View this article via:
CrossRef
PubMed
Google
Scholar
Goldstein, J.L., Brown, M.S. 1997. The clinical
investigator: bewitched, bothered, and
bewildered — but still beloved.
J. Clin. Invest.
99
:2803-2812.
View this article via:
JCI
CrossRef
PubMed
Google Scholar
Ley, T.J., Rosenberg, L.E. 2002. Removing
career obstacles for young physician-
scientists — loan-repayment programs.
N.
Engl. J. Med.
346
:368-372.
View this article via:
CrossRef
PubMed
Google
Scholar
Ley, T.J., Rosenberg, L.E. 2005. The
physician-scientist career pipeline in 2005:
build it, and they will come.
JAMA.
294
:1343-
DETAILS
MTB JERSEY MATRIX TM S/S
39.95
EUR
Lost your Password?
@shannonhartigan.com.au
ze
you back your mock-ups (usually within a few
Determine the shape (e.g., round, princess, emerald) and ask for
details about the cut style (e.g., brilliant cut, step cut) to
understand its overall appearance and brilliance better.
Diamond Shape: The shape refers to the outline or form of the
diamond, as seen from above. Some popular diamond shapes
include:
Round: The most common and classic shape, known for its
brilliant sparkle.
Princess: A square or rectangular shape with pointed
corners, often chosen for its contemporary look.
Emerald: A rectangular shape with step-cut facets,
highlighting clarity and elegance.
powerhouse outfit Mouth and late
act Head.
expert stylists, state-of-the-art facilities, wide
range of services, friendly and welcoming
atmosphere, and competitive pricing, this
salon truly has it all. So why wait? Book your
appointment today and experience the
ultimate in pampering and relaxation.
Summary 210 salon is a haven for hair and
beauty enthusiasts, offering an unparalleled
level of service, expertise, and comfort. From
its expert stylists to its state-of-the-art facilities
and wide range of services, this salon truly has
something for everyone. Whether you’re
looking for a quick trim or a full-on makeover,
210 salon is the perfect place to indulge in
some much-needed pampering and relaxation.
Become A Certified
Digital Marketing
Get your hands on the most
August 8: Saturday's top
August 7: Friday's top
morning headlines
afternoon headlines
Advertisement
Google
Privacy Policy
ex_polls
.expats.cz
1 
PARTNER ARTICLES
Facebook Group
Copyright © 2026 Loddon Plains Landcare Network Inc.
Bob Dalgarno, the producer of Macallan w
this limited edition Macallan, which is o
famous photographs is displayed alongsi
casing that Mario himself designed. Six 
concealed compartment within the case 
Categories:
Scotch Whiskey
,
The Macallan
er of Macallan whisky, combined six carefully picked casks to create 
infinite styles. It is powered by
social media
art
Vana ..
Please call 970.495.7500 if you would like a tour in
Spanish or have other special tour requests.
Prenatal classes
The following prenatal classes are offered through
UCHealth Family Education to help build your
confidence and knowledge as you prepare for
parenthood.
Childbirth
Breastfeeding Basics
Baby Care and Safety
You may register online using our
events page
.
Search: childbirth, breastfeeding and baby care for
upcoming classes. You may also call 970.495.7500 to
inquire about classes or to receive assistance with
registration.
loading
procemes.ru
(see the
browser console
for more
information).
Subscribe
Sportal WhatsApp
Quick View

####################

> YOUR ASSIGNMENT
Reproduce the listing word for word, starting with its first line and going on through the line with "Ley, T.J., Rosenberg, L.E. 2002. Removing", including that line.

> YOUR SOLUTION
View this article via:
CrossRef
PubMed
Google
Scholar
Goldstein, J.L., Brown, M.S. 1997. The clinical
investigator: bewitched, bothered, and
bewildered — but still beloved.
J. Clin. Invest.
99
:2803-2812.
View this article via:
JCI
CrossRef
PubMed
Google Scholar
Ley, T.J., Rosenberg, L.E. 2002. Removing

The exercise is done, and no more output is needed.